« EL150: Extra Credit - simple is beautiful | Home | EL150: Portfolio 1 - This business is getting old. »

February 24, 2008

EL150: Oh Sweet Setonian

I went to the Merry Wives of Windsor play practice on Wednesday to take pictures for The Setonian and was able to stay for the majority of the practice (which was a good time and reminded me of how much I miss being on stage.) Anyway, but the part that they were focusing on was Act 5.

Now I like Shakespeare, I think he's a pretty good catch; however, more than half the time I cannot understand what is going on with his writing unless I see it played out infront of me. (Thank you SHU Theater Program.) But also just a plug - these kids have a lot of energy in their acting I'm sure it will be a great show.

Sorry I get side-tracked sometimes..."The night is dark; light and spirits will become it well. Heaven prosper our sport. No man means evil but the devil, and we shall know him by his horns." (Act 5, Scene 2) 

I chose this quote because when I was taking pictures/watching the show, I missed the first part of this with the whole horn making business because that is where they started and I was not just watching the show, I was trying to take pictures as well. (So I was a bit confused.) However, this quote reminded me of what was going actually going on, on stage. And because of that and because of how the actors really were able to pull you into this scene, I better understand what is going on. I find it pretty funny now too - because even though Nathan May does a great job of running around in fear, it is better to actually know what is going on even though his facial expressions are enough to keep anyone entertained.

4 Comments

I'm glad to hear this, Chelsea... in class Friday I assured students that if the actors have to say lines they think the audience won't understand, they may very well have actors hit bonk other over the head or whatever, so that it will be funny anyway.

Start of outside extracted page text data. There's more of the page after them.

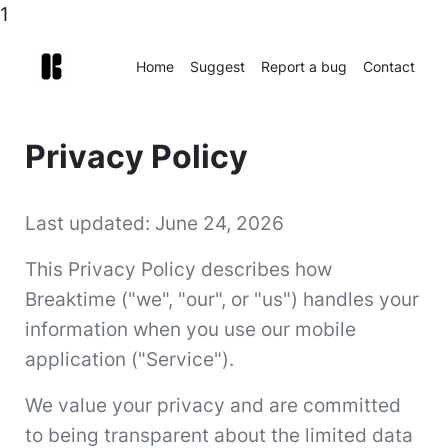
1
Home
Suggest
Report a bug
Contact
Privacy Policy
Last updated: June 24, 2026
This Privacy Policy describes how
Breaktime ("we", "our", or "us") handles your
information when you use our mobile
application ("Service").
We value your privacy and are committed
to being transparent about the limited data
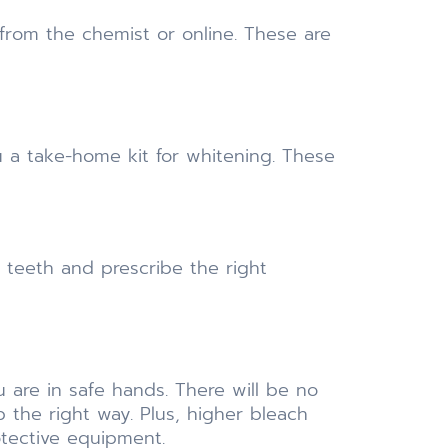
 from the chemist or online. These are
 a take-home kit for whitening. These
 teeth and prescribe the right
are in safe hands. There will be no
 the right way. Plus, higher bleach
otective equipment.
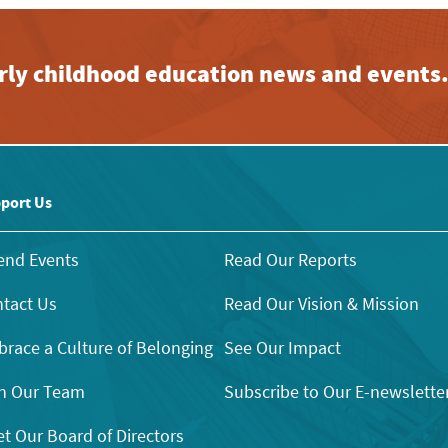
early childhood education news and events
port Us
end Events
Read Our Reports
tact Us
Read Our Vision & Mission
race a Culture of Belonging
See Our Impact
n Our Team
Subscribe to Our E-newslette
t Our Board of Directors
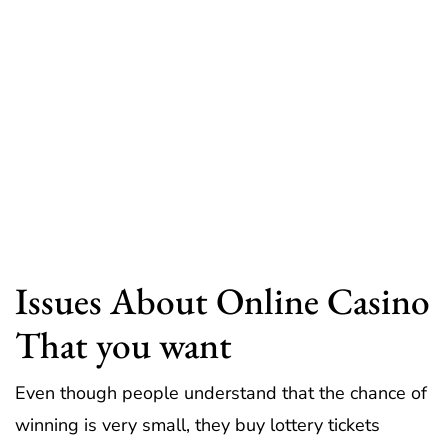
Issues About Online Casino
That you want
Even though people understand that the chance of
winning is very small, they buy lottery tickets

Chelsea, you are making me excited to see the play! But the horns are an interesting symbol. I think it said somewhere in the footnotes that the horns represent a cuckolded man. So isn’t it ironic that the man who was trying to convince other men’s wives to cheat on them is now the one wearing horns? It is an interesting role-reversal.

AH! I cannot wait to go see the play! I love reading Shakespeare and then seeing it played out on stage, because that way it clears up a lot of the confusion that is going on in your head when you're trying to figure out what he's saying haha.

Yes, but it is important to remember that the play we see is just those actors' and that director's interpretation of the play. And if you see someone else perform the same play, it could be quite different. So while it does help clear up some confusion, it is not necessarily the one right way to interprete the scene.